The present invention relates to a pill dispenser and especially to a pill dispenser for dispensing predetermined pills in pill containers in sequential order and signaling the patient of the appropriate time for taking the next dosage of medicine.
Frequently, when an individual is taking medication he or she must take the medication at spaced intervals over some extended period of time. Typical of such users are the chronically ill who take medication to control their illness and ease their pain, women who take birth control pills, and the elderly who must take dietary or hormonal supplements. Many of these users continue to use single compartment pill containers of the type which are typically provided by a druggist and in which no provision is made for the orderly dispensing of the medication on a schedule over an extended period. Other users, because they must take a variety of medications, prefer segmented containers, such as the type found in U.S. Pat. No. 1,896,976, which segregates the different types of medication but is not adapted to hold the medication in an ordered arrangement to be sequentially dispensed in accordance with a preset medication schedule. If the individual must take more than one kind of medication or if the dosage level or type of medication prescribed varies according to the time it should be taken, or if the spaced intervals between administration of the medication are somewhat irregular, the individual may have difficulty in remembering and determining which medication to take at what time, and may even, on occasion, forget to take the medication required and thereafter be unable to ascertain which, or even whether, any medication has been missed.

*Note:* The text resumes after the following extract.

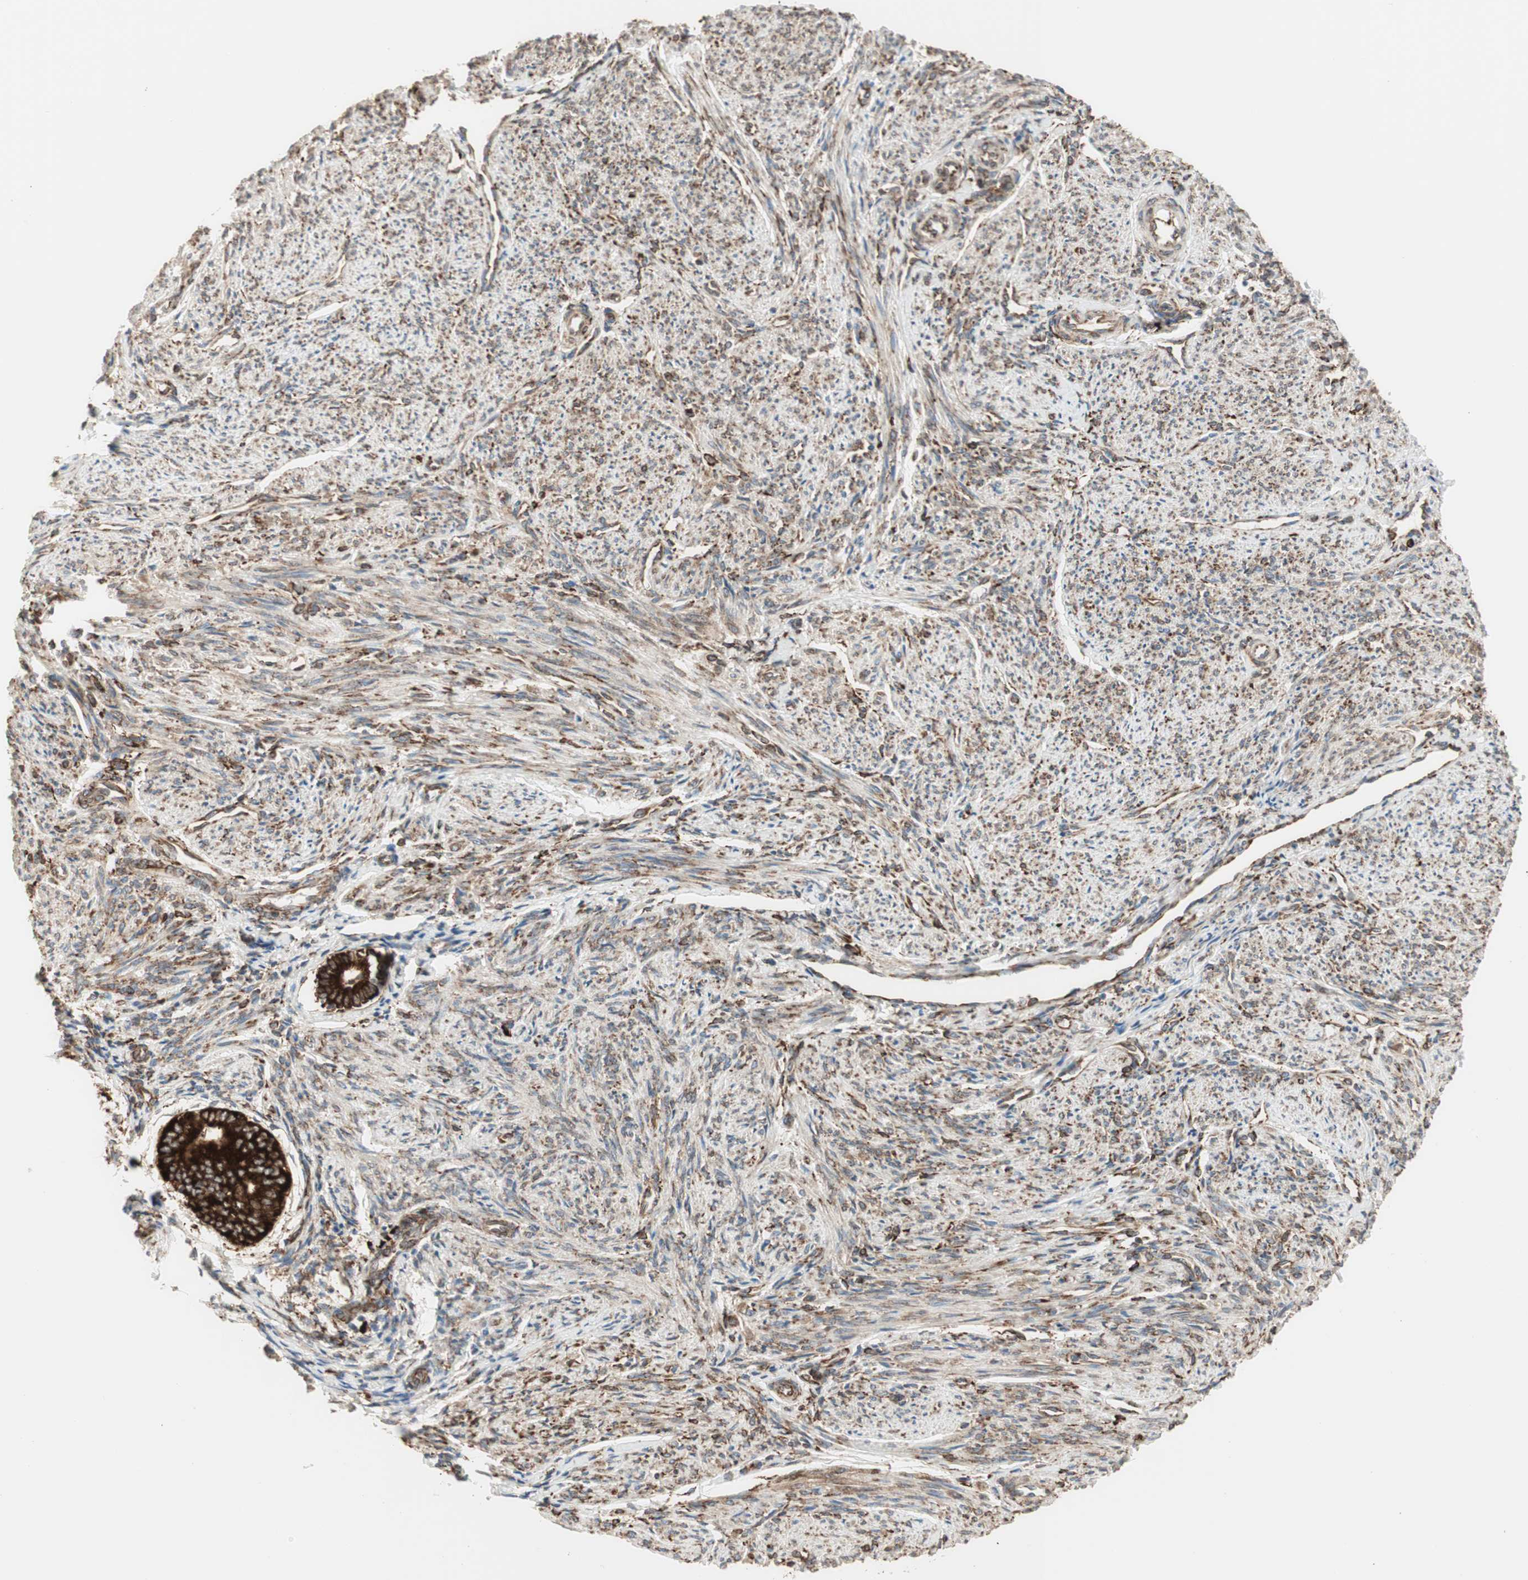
{"staining": {"intensity": "strong", "quantity": ">75%", "location": "cytoplasmic/membranous"}, "tissue": "smooth muscle", "cell_type": "Smooth muscle cells", "image_type": "normal", "snomed": [{"axis": "morphology", "description": "Normal tissue, NOS"}, {"axis": "topography", "description": "Smooth muscle"}], "caption": "Normal smooth muscle shows strong cytoplasmic/membranous staining in about >75% of smooth muscle cells, visualized by immunohistochemistry. (DAB (3,3'-diaminobenzidine) IHC with brightfield microscopy, high magnification).", "gene": "RRBP1", "patient": {"sex": "female", "age": 65}}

A number of attempts have been made to develop dispensers for use in sequentially dispensing medicaments in pill or tablet form that will conveniently allow the user to quickly determine when the last pill or tablet was dispensed and when the next pill or tablet should be taken. All, including such devices as are found in U.S. Pat. Nos. 3,921,806, 3,261,455, and 2,953,242, have suffered from various shortcomings, such as requiring a large number of separate pill compartments thereby increasing the surface area of the container and thus making the container inconvenient to store; requiring intricate and cumbersome means of accessing and dispensing a compartmented pill or tablet and thereby increasing the complexity of the device and requiring added parts or requiring elaborate means to move the pills or tablets around in the container thereby increasing the likelihood that the pills will be broken and damaging the pills and jamming the pill movement system. Failing to sequentially order pills within a compartment may result in an inability to ensure that a single, proper pill will be dispensed therefrom when the compartment is next accessed or failing to provide a user recognizable pill-time correspondence may thereby result in an inability of the user to easily determine if or when a pill was last taken. Failing to provide any way in which the user can quickly and easily refill the dispenser for reuse may result in uneconomical one time usage by an individual with the attendant increased cost thereof. Most of the known pill dispensers suffer one or more of these disadvantages. The present invention overcomes these and other disadvantages and at the same time allows the user to quickly determine when the last pill or tablet was dispensed, when the next pill or tablet should be taken, and which of the pills in the container should next be dispensed, and it does so by a container having fewer parts, less complexity, and at a lower cost.
Prior art pill dispensers of this type may be seen in the Rossmo U.S. Pat. Nos. 4,083,452 and 4,334,617, each of which has containers for medication along with a locking device for rotating the dispensing position from a day-to-day position for dispensing pills and having an interlock so that each day's pills are dispensed as the device is rotated. In the Carlson U.S. Pat. No. 4,223,801, an automatic periodic drug dispensing system operates in connection with a timing circuit for alerting patient's when medication and specific drugs are to be taken. In the Rappaport et al. U.S. Pat. No. 4,807,757, a pill dispenser dispenses on a day-to-day basis from a magazine of stacked arrays of medication by day and week which releases the medication through a funnel shaped end portion. The Sunnen U.S. Pat. No. 4,127,190 shows a dispenser for dispensing pills or tablets in a predetermined order in which a stacked array is marked by day and which can be rotated from day to day for dispensing individual medications. The Robbins U.S. Pat. No. 3,678,884 is a dispensing and recording container rotated on a day-to-day basis.